> **SHORT EXERCISE A**: In the forum post, roughly how much data do the parquet files add up to in total?
> **SHORT EXERCISE B**: Copy out the forum post from "# dev-metaflow" up to and including "opinion on it.".

> **QUOTED PASSAGE**:
Hey all, I have a bit of a paradigm question now: ...
# dev-metaflow
s
Hey all, I have a bit of a paradigm question now: the output of one of our steps is a few large parquet files (probably 5gb in total) in a tree format (there's a folder at the top called data.parquet, which contains files 00.parquet, 01.parquet, etc. Pandas knows how to read the folder as one table). We would like to keep all of these files on s3 and in the same flow output as they come from the same data source. We would also like to be able to read these files by just pointing pandas at the S3 location, rather than downloading everything just to open the tables. What's the best way to store all the data? It seems like it would be to write some helper function to move the entire folder up to S3 using the metaflow.s3 tool, and then save the paths in the artifact, but I want to get an expert opinion on it.

> **EXCERPTED DATA**:
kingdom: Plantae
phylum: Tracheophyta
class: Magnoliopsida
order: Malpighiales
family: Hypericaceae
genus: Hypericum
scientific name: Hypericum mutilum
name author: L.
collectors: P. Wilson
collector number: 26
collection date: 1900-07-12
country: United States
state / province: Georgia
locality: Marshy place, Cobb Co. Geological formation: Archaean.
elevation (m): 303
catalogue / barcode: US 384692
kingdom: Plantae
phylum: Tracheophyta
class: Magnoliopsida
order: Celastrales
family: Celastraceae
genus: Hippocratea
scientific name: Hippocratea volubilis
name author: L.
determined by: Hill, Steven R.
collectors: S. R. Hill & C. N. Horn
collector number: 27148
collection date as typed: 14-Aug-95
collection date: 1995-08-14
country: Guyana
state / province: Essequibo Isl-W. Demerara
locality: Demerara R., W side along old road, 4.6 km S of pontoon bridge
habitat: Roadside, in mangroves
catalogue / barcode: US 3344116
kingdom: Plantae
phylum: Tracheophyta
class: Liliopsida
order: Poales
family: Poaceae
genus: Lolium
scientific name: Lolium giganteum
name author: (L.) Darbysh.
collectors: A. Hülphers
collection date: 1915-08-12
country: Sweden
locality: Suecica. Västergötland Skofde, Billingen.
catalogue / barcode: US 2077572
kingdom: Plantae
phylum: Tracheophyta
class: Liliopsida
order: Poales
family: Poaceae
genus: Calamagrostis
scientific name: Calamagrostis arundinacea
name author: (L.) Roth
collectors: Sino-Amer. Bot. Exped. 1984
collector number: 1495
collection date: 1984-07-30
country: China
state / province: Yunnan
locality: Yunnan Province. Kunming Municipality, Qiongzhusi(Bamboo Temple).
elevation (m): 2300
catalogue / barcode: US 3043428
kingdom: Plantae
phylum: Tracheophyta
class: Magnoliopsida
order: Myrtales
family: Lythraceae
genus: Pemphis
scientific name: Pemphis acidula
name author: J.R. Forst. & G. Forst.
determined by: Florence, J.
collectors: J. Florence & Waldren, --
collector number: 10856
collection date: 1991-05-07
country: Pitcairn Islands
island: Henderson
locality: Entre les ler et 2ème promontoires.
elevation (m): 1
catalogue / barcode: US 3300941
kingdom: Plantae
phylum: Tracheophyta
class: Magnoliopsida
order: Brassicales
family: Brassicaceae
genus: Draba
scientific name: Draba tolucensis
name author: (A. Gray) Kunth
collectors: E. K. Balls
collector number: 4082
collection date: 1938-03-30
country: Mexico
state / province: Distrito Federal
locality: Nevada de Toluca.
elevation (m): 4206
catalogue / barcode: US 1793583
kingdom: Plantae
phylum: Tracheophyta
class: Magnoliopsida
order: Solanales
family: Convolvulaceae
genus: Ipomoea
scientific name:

> **FULL OUTPUT A**: About 5 GB.

> **FULL OUTPUT B**:
# dev-metaflow
s
Hey all, I have a bit of a paradigm question now: the output of one of our steps is a few large parquet files (probably 5gb in total) in a tree format (there's a folder at the top called data.parquet, which contains files 00.parquet, 01.parquet, etc. Pandas knows how to read the folder as one table). We would like to keep all of these files on s3 and in the same flow output as they come from the same data source. We would also like to be able to read these files by just pointing pandas at the S3 location, rather than downloading everything just to open the tables. What's the best way to store all the data? It seems like it would be to write some helper function to move the entire folder up to S3 using the metaflow.s3 tool, and then save the paths in the artifact, but I want to get an expert opinion on it.